Each type of conic section has unique properties and can be defined by specific equations. In the context of an ellipse, a plane intersects a cone in such a way that results in a closed curve. This shape is oval-like and is characterized by its smooth and symmetrical nature.
The ellipse is considered as a subtype of the general conic sections because it retains many core properties of these geometric figures. It maintains a constant sum of distances from any point on the curve to the two focal points, known as foci.

Ellipses have distinctive features that differentiate them from other conic sections.
Some of the most critical characteristics of an ellipse include:

• Foci: These are two fixed points on the interior of the ellipse. For our case, the foci are defined to be at (1,-6) and (1,-4). The ellipse in question is vertically oriented because the x-coordinates of its foci are identical.
• Center: The midpoint between the foci, which for this problem is (1,-5).
• Semi-major axis (a): This is the longest radius and is determined to be 5 units about the center. It extends vertically due to the orientation of our ellipse.
• Semi-minor axis (b): The shortest radius, calculated as \(\sqrt{24}\) based on the relationship with \(a\) and \(c\). The equation \(a^2 = b^2 + c^2\) is used to find this.

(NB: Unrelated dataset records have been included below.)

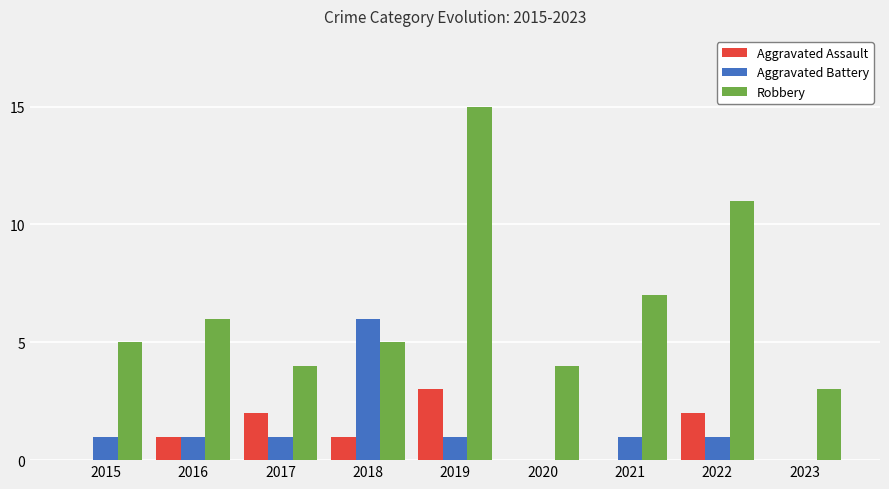

Which series changed the most between 2015 and 2019?

Robbery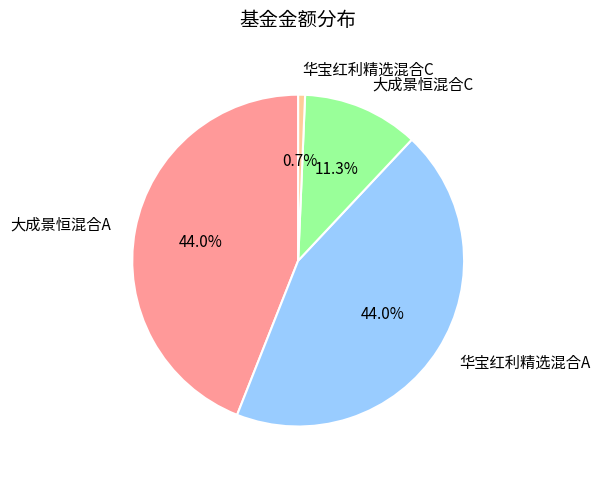

Count the number of slices in the pie.

4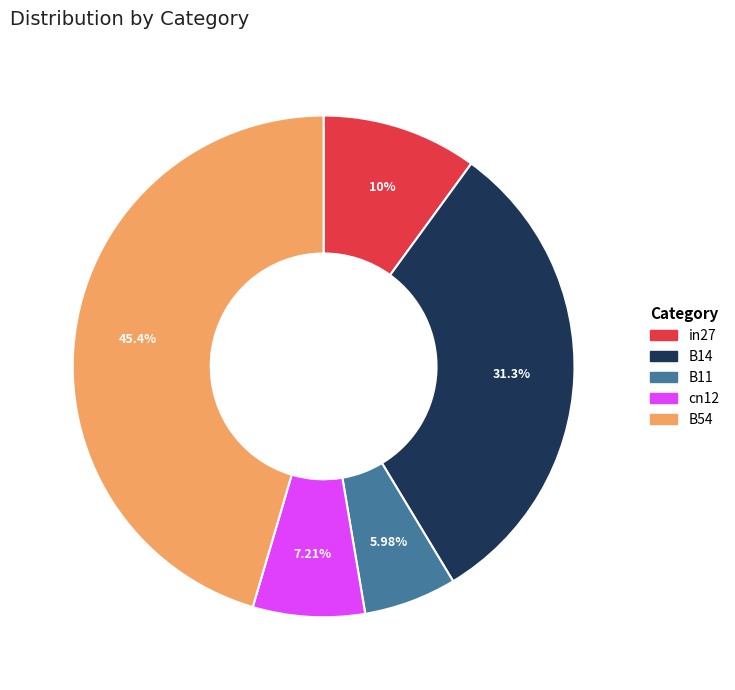

What is the largest slice in the pie chart?

B54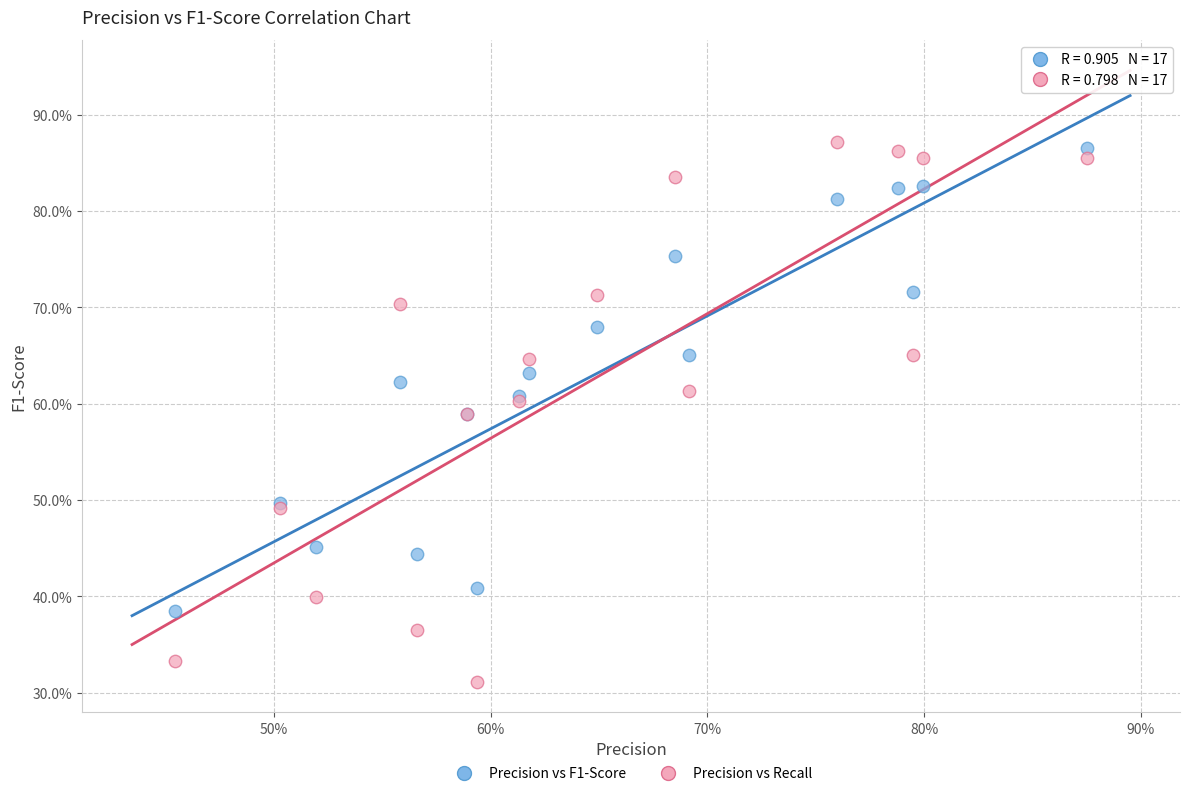

Which series contains the highest Y value?

Precision vs Recall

Every ellipse is symmetrical about both axes and is perfectly balanced around its center.

The standard form of an ellipse's equation provides a simple format to visualize its features more clearly.
There are two variations of the standard form depending on the orientation of the ellipse:

• Horizontal Major Axis: If the ellipse is oriented horizontally, the equation is \(\frac{(x-h)^2}{a^2} + \frac{(y-k)^2}{b^2} = 1\).
• Vertical Major Axis: For a vertically aligned ellipse, like the one in this problem, the formula changes to \(\frac{(x-h)^2}{b^2} + \frac{(y-k)^2}{a^2} = 1\).

To write the equation in standard form, start with the center (h,k), which is (1,-5) here, and substitute the values for \(a\) and \(b\).
Using our values of \(a = 5\) and \(b = \sqrt{24}\), we can construct the equation: \(\frac{(x-1)^2}{5^2} + \frac{(y+5)^2}{24} = 1\). This visual representation is crucial for understanding and graphing ellipses.